— START Provided data —
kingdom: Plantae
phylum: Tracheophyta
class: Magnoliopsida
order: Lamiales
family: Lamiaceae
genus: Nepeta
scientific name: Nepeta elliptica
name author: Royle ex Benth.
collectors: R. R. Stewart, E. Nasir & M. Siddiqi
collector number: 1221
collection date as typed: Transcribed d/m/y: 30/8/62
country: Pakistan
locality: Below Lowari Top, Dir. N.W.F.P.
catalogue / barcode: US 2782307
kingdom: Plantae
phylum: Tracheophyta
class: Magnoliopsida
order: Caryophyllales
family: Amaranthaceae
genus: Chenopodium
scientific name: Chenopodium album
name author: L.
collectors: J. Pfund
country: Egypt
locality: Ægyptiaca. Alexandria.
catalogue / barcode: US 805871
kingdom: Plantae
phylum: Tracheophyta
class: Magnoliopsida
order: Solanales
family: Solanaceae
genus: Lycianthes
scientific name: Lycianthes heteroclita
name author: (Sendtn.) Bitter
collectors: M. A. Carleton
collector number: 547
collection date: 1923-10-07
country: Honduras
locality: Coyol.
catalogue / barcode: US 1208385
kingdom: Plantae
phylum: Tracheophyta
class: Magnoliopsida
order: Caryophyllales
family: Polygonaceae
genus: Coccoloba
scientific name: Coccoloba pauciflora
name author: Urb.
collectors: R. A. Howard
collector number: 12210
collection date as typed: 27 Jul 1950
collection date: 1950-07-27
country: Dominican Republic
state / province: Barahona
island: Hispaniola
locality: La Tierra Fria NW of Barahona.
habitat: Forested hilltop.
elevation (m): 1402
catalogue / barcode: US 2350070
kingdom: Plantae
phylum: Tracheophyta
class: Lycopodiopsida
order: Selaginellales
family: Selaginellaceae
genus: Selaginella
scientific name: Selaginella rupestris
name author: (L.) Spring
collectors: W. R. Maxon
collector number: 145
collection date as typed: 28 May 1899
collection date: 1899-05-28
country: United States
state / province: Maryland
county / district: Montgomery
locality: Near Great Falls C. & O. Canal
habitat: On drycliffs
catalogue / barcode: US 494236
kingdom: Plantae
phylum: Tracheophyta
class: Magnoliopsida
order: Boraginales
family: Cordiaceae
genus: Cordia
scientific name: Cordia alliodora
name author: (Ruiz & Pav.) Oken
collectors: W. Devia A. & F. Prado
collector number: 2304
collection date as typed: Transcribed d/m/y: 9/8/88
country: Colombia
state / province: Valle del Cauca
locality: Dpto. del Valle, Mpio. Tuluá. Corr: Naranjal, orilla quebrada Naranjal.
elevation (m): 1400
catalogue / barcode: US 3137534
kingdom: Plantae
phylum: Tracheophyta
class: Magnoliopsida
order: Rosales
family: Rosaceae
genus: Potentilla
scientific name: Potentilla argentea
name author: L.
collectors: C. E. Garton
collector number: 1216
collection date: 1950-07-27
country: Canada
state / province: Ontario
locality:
— END Provided data —
▶ [Task objective]: Please print out all of the material above, reproducing every line without any changes.

▶ [Result of this task]:
kingdom: Plantae
phylum: Tracheophyta
class: Magnoliopsida
order: Lamiales
family: Lamiaceae
genus: Nepeta
scientific name: Nepeta elliptica
name author: Royle ex Benth.
collectors: R. R. Stewart, E. Nasir & M. Siddiqi
collector number: 1221
collection date as typed: Transcribed d/m/y: 30/8/62
country: Pakistan
locality: Below Lowari Top, Dir. N.W.F.P.
catalogue / barcode: US 2782307
kingdom: Plantae
phylum: Tracheophyta
class: Magnoliopsida
order: Caryophyllales
family: Amaranthaceae
genus: Chenopodium
scientific name: Chenopodium album
name author: L.
collectors: J. Pfund
country: Egypt
locality: Ægyptiaca. Alexandria.
catalogue / barcode: US 805871
kingdom: Plantae
phylum: Tracheophyta
class: Magnoliopsida
order: Solanales
family: Solanaceae
genus: Lycianthes
scientific name: Lycianthes heteroclita
name author: (Sendtn.) Bitter
collectors: M. A. Carleton
collector number: 547
collection date: 1923-10-07
country: Honduras
locality: Coyol.
catalogue / barcode: US 1208385
kingdom: Plantae
phylum: Tracheophyta
class: Magnoliopsida
order: Caryophyllales
family: Polygonaceae
genus: Coccoloba
scientific name: Coccoloba pauciflora
name author: Urb.
collectors: R. A. Howard
collector number: 12210
collection date as typed: 27 Jul 1950
collection date: 1950-07-27
country: Dominican Republic
state / province: Barahona
island: Hispaniola
locality: La Tierra Fria NW of Barahona.
habitat: Forested hilltop.
elevation (m): 1402
catalogue / barcode: US 2350070
kingdom: Plantae
phylum: Tracheophyta
class: Lycopodiopsida
order: Selaginellales
family: Selaginellaceae
genus: Selaginella
scientific name: Selaginella rupestris
name author: (L.) Spring
collectors: W. R. Maxon
collector number: 145
collection date as typed: 28 May 1899
collection date: 1899-05-28
country: United States
state / province: Maryland
county / district: Montgomery
locality: Near Great Falls C. & O. Canal
habitat: On drycliffs
catalogue / barcode: US 494236
kingdom: Plantae
phylum: Tracheophyta
class: Magnoliopsida
order: Boraginales
family: Cordiaceae
genus: Cordia
scientific name: Cordia alliodora
name author: (Ruiz & Pav.) Oken
collectors: W. Devia A. & F. Prado
collector number: 2304
collection date as typed: Transcribed d/m/y: 9/8/88
country: Colombia
state / province: Valle del Cauca
locality: Dpto. del Valle, Mpio. Tuluá. Corr: Naranjal, orilla quebrada Naranjal.
elevation (m): 1400
catalogue / barcode: US 3137534
kingdom: Plantae
phylum: Tracheophyta
class: Magnoliopsida
order: Rosales
family: Rosaceae
genus: Potentilla
scientific name: Potentilla argentea
name author: L.
collectors: C. E. Garton
collector number: 1216
collection date: 1950-07-27
country: Canada
state / province: Ontario
locality:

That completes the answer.